Problem details. Render each line of the listing below as a row in a Markdown table with two columns, Row and Line. Number the rows in order, skip any blank lines, and leave the pictures out of the table.

Given data.
------------------------------

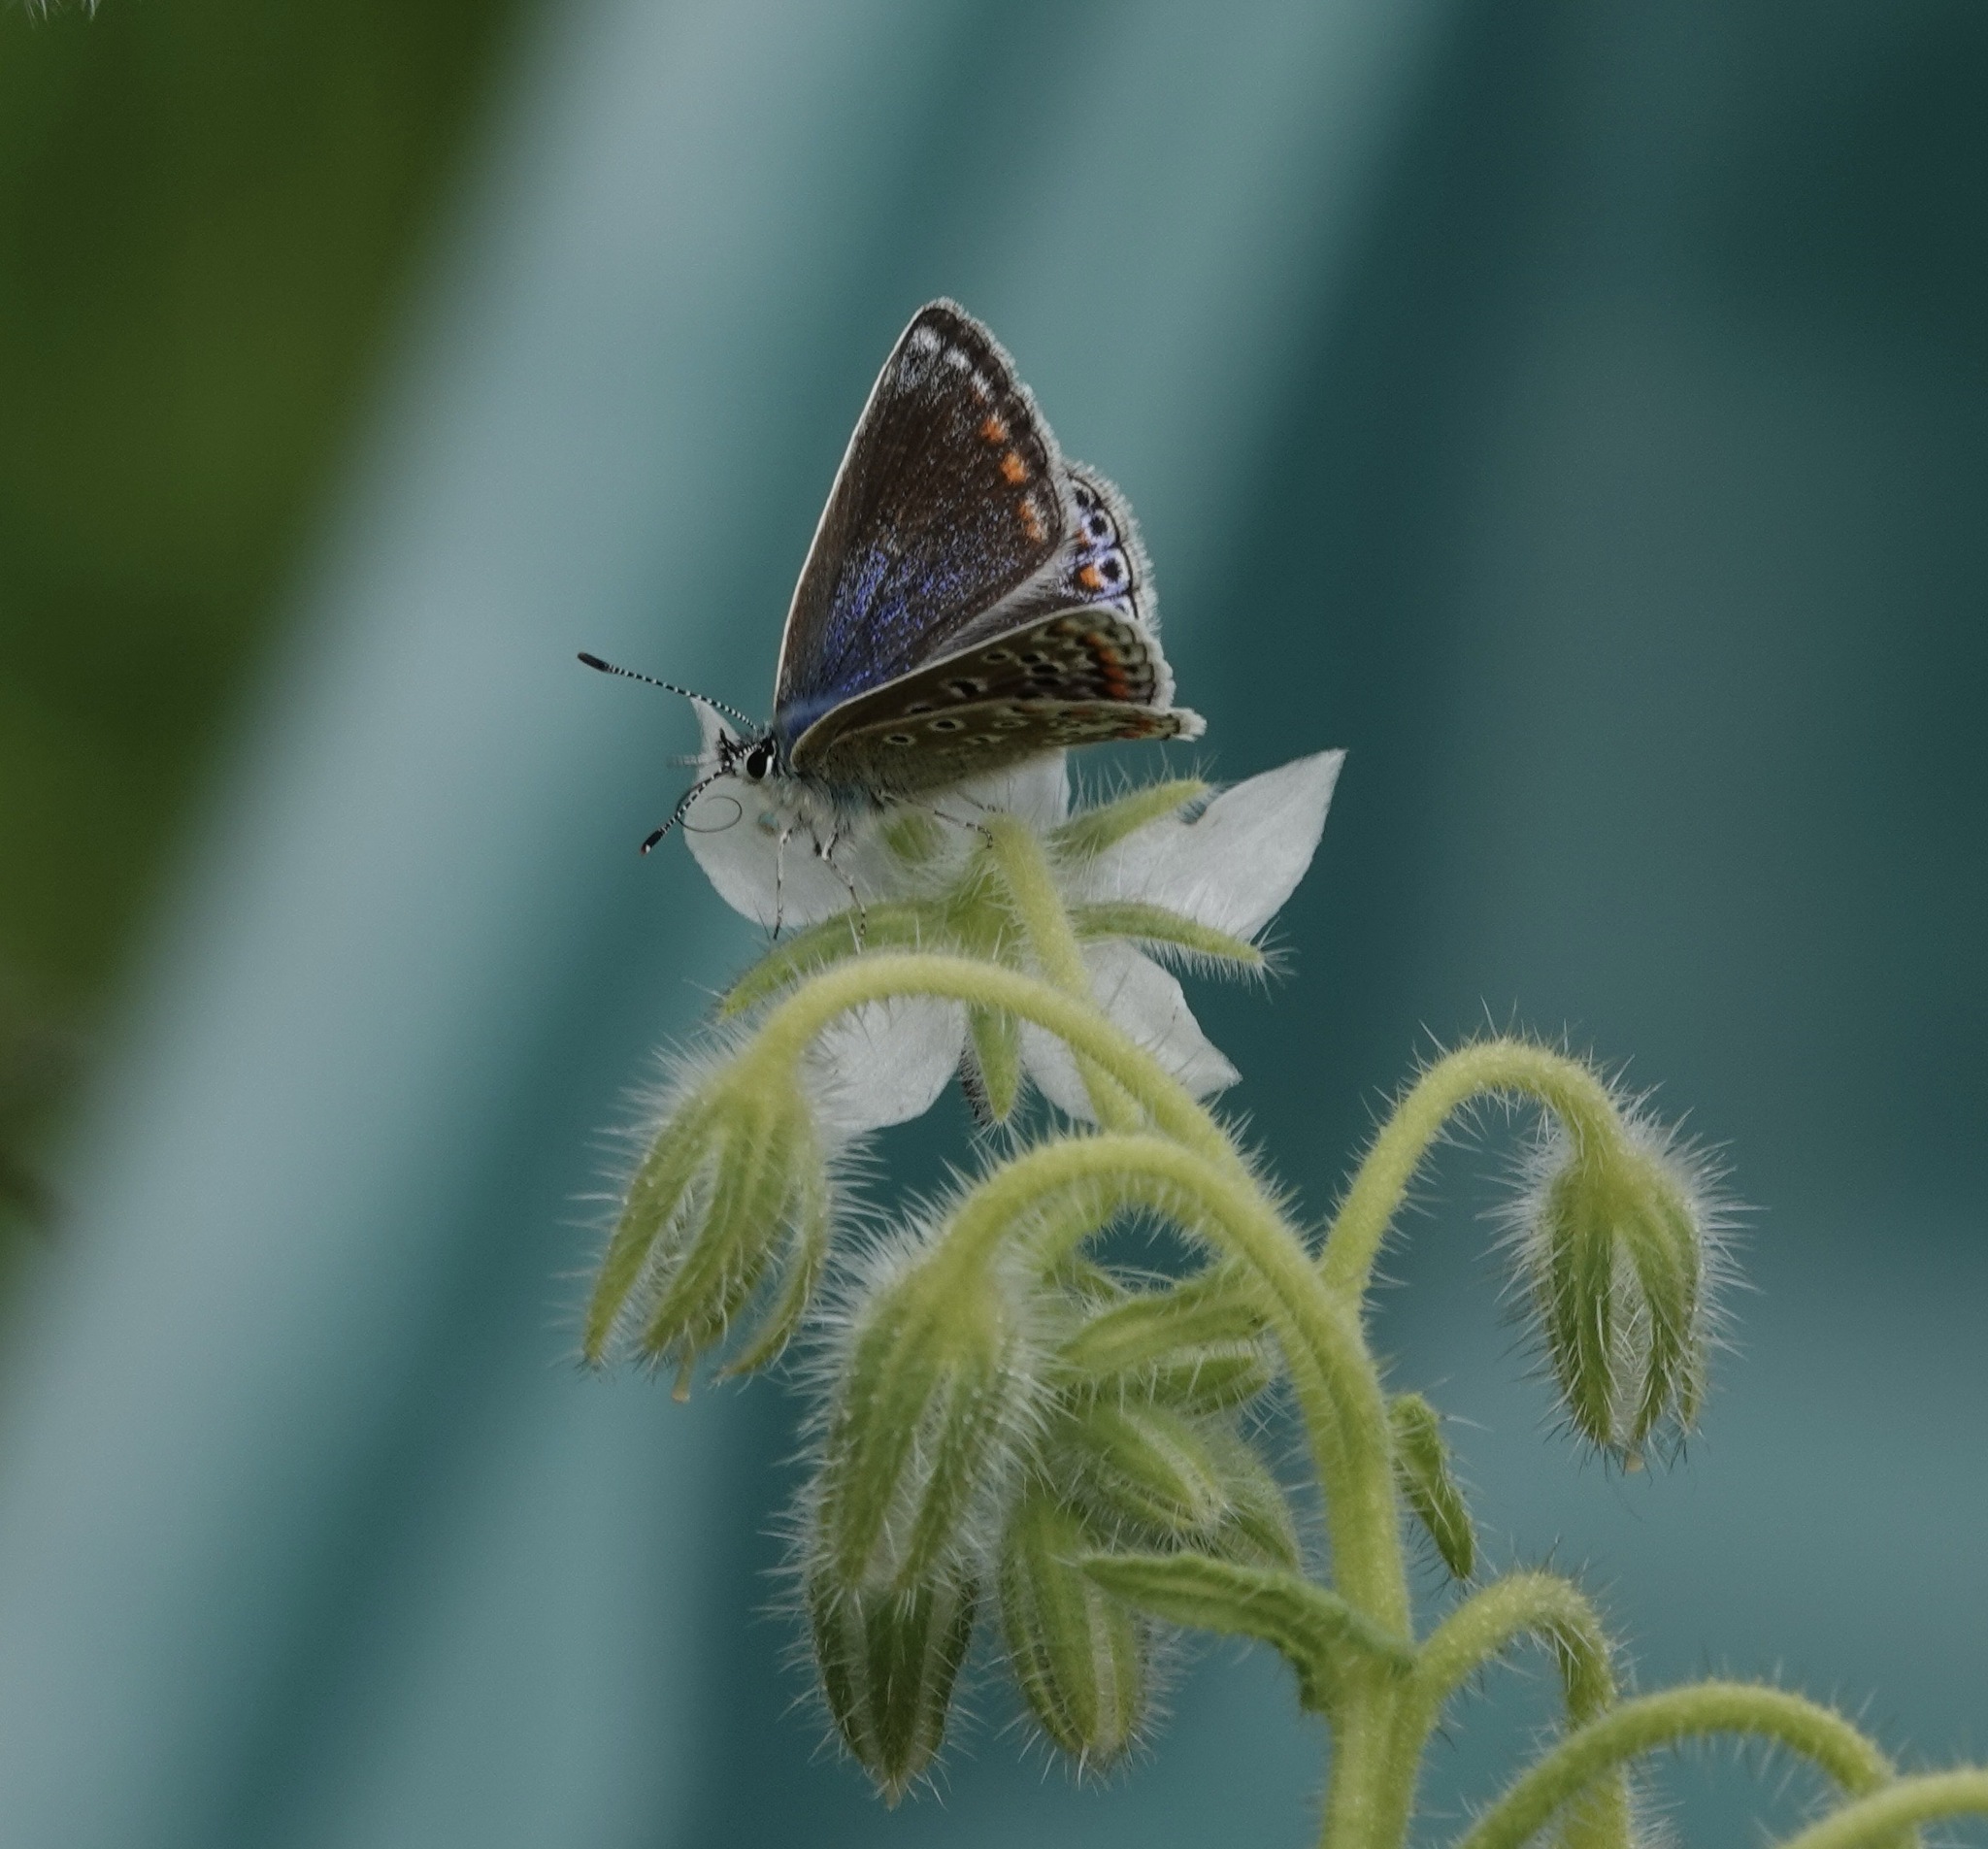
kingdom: Animalia
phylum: Arthropoda
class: Insecta
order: Lepidoptera
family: Lycaenidae
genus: Polyommatus
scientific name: Polyommatus icarus
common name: Common blue
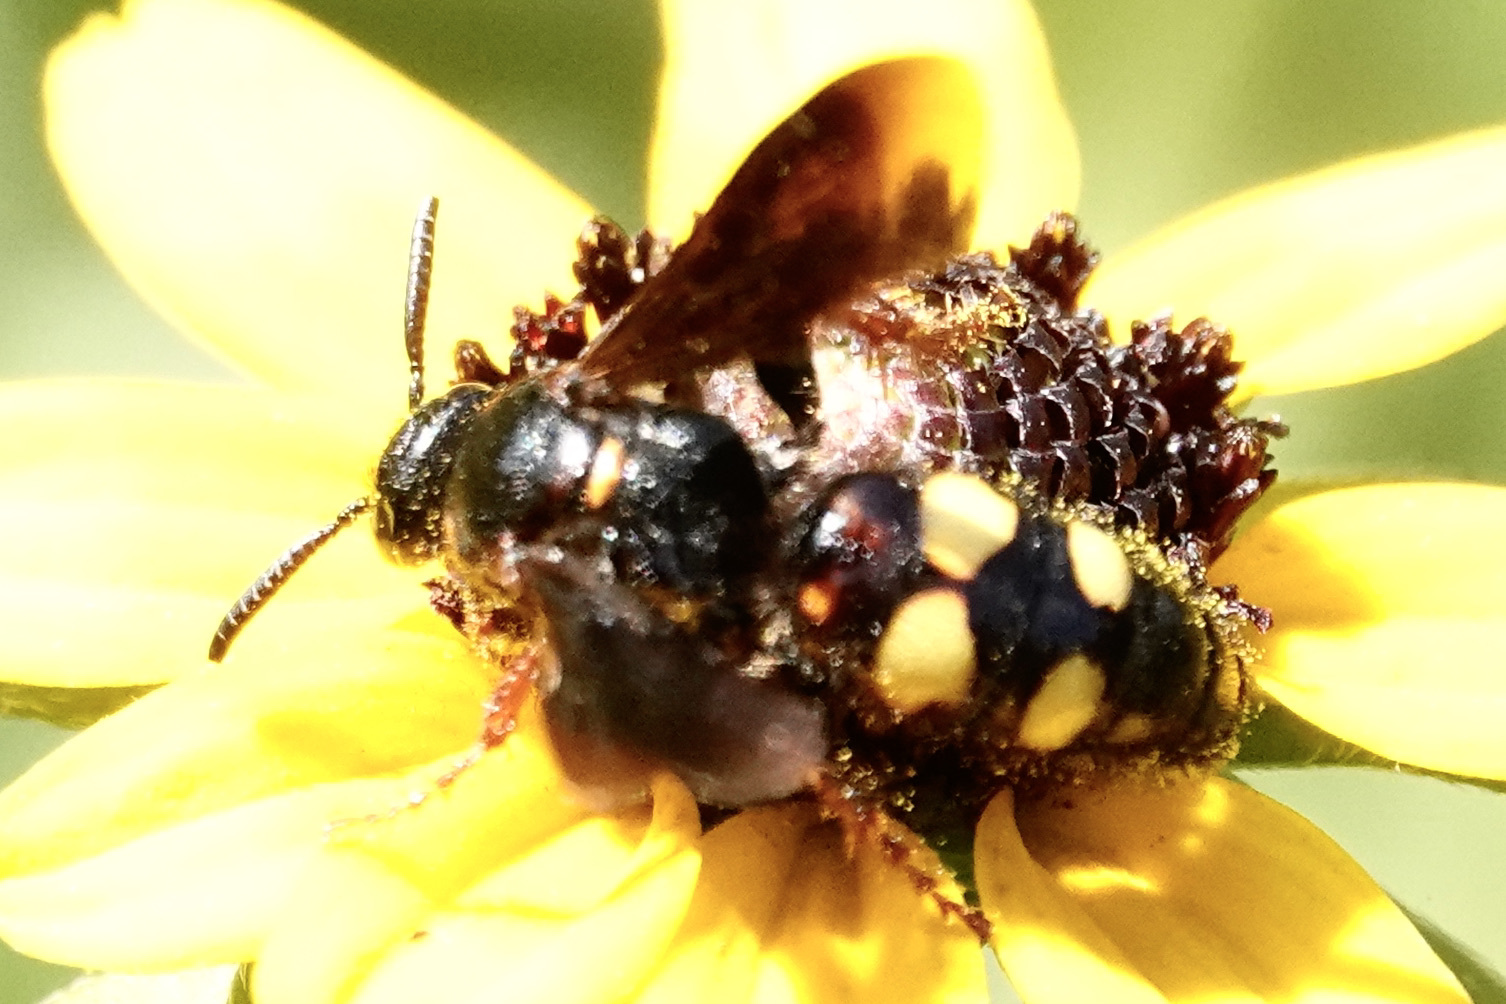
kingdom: Animalia
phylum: Arthropoda
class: Insecta
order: Hymenoptera
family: Scoliidae
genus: Scolia
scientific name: Scolia nobilitata
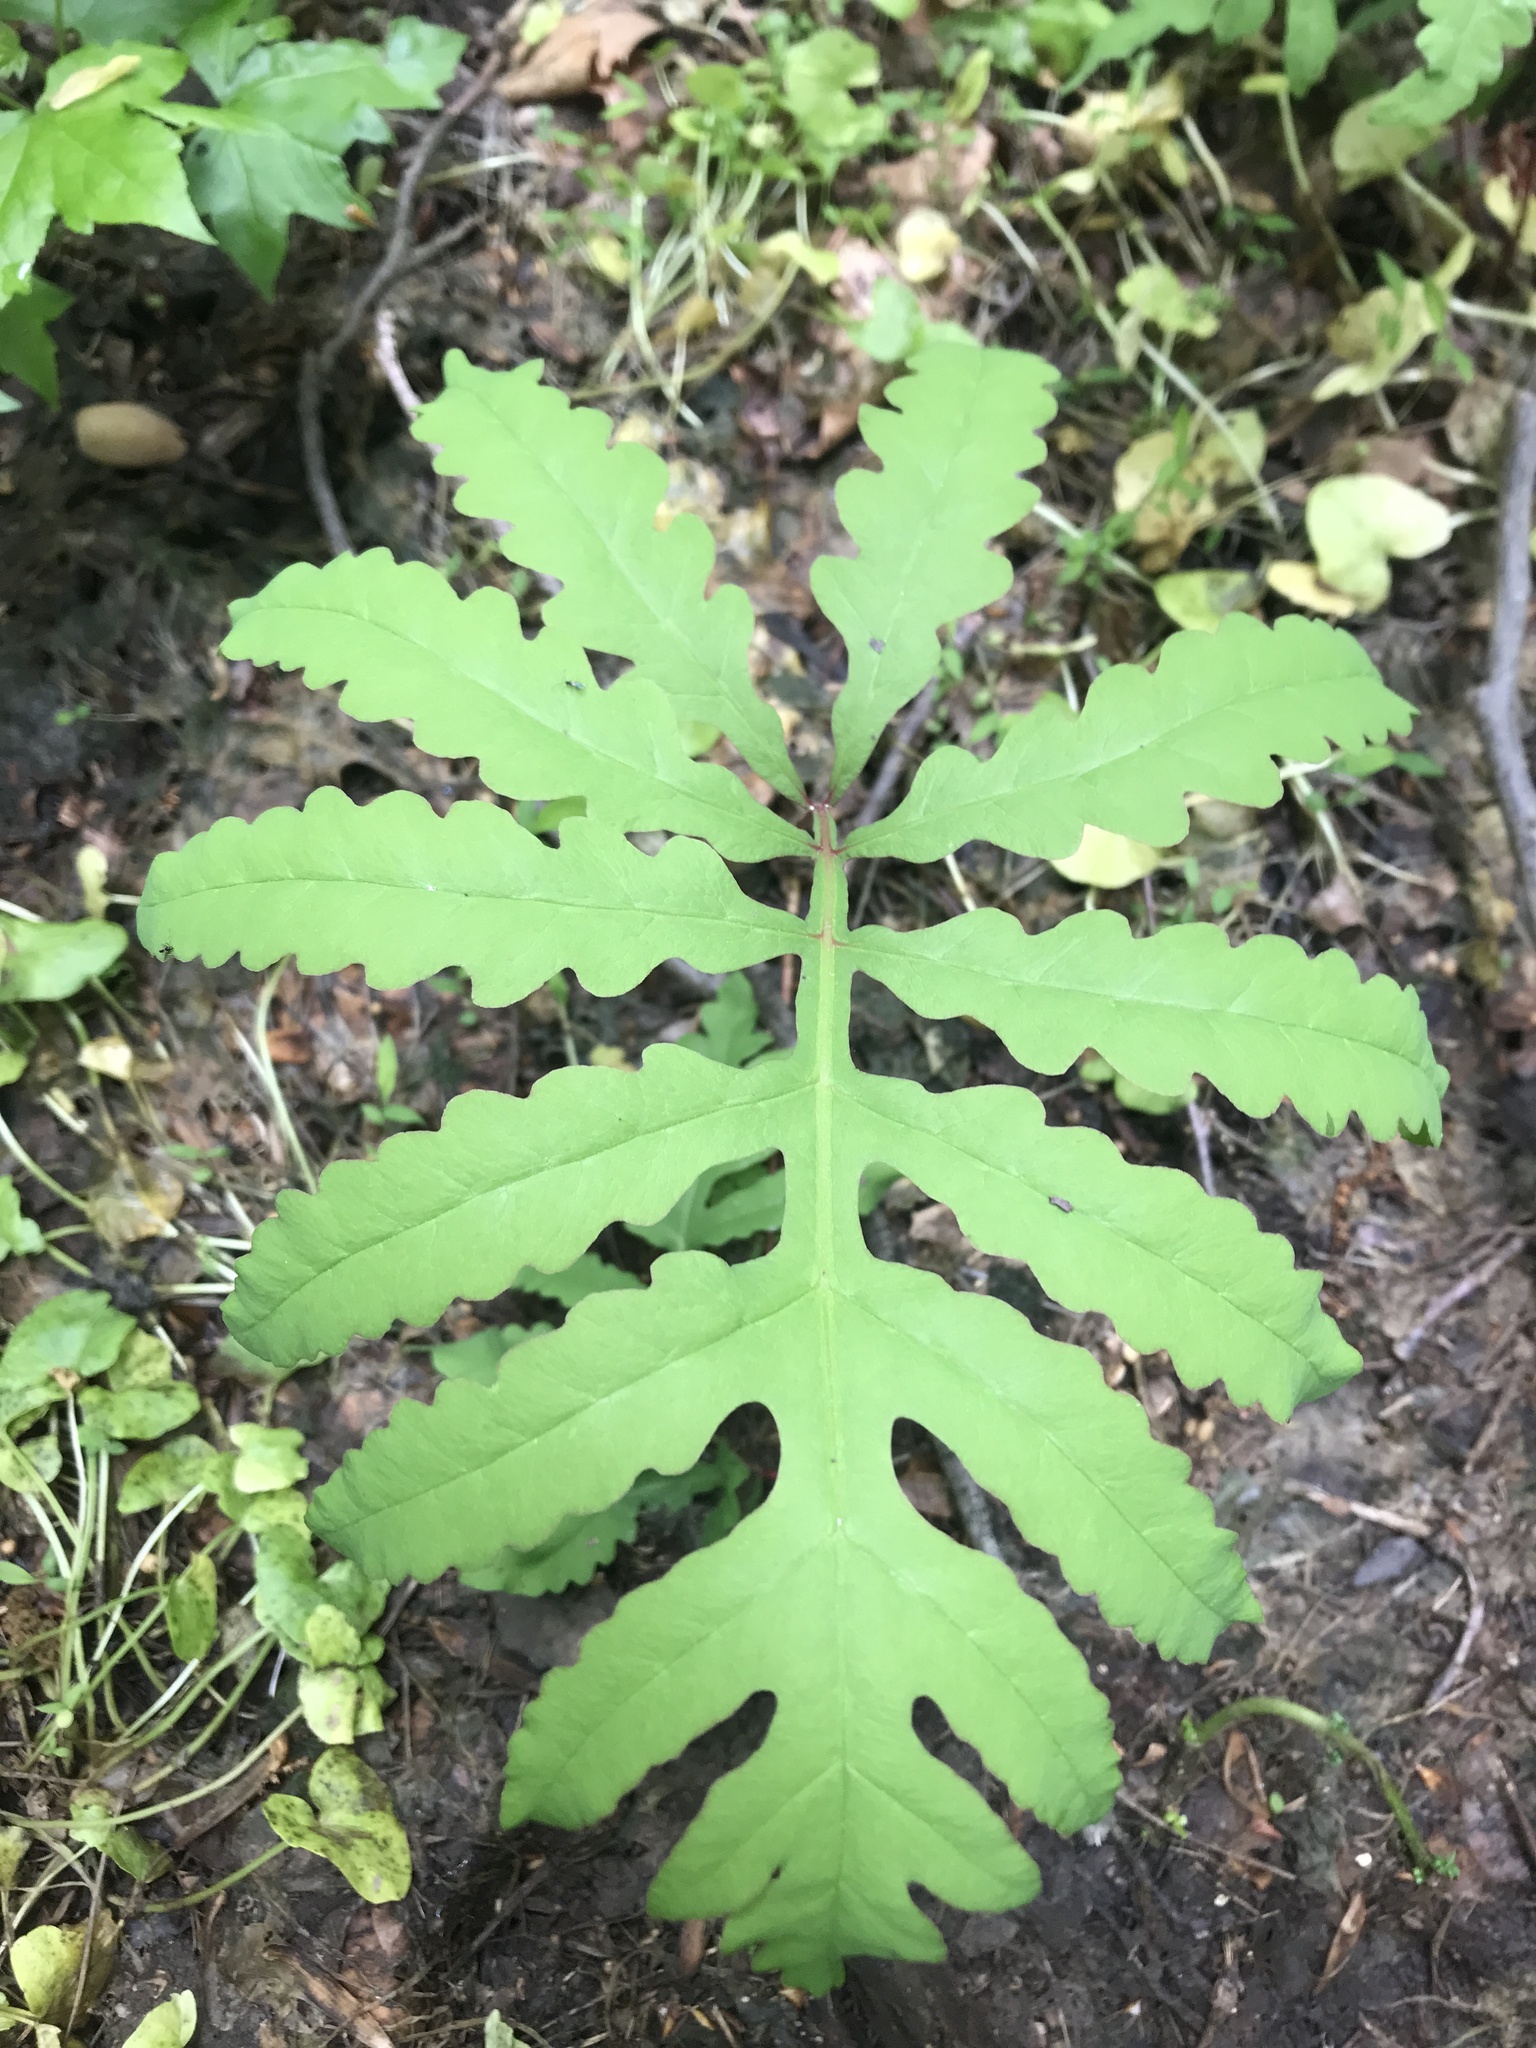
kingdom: Plantae
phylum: Tracheophyta
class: Polypodiopsida
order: Polypodiales
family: Onocleaceae
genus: Onoclea
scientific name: Onoclea sensibilis
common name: Sensitive fern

------------------------------

Solution for this problem.
| Row | Line |
|---|---|
| 1 | kingdom: Animalia |
| 2 | phylum: Arthropoda |
| 3 | class: Insecta |
| 4 | order: Lepidoptera |
| 5 | family: Lycaenidae |
| 6 | genus: Polyommatus |
| 7 | scientific name: Polyommatus icarus |
| 8 | common name: Common blue |
| 9 | kingdom: Animalia |
| 10 | phylum: Arthropoda |
| 11 | class: Insecta |
| 12 | order: Hymenoptera |
| 13 | family: Scoliidae |
| 14 | genus: Scolia |
| 15 | scientific name: Scolia nobilitata |
| 16 | kingdom: Plantae |
| 17 | phylum: Tracheophyta |
| 18 | class: Polypodiopsida |
| 19 | order: Polypodiales |
| 20 | family: Onocleaceae |
| 21 | genus: Onoclea |
| 22 | scientific name: Onoclea sensibilis |
| 23 | common name: Sensitive fern |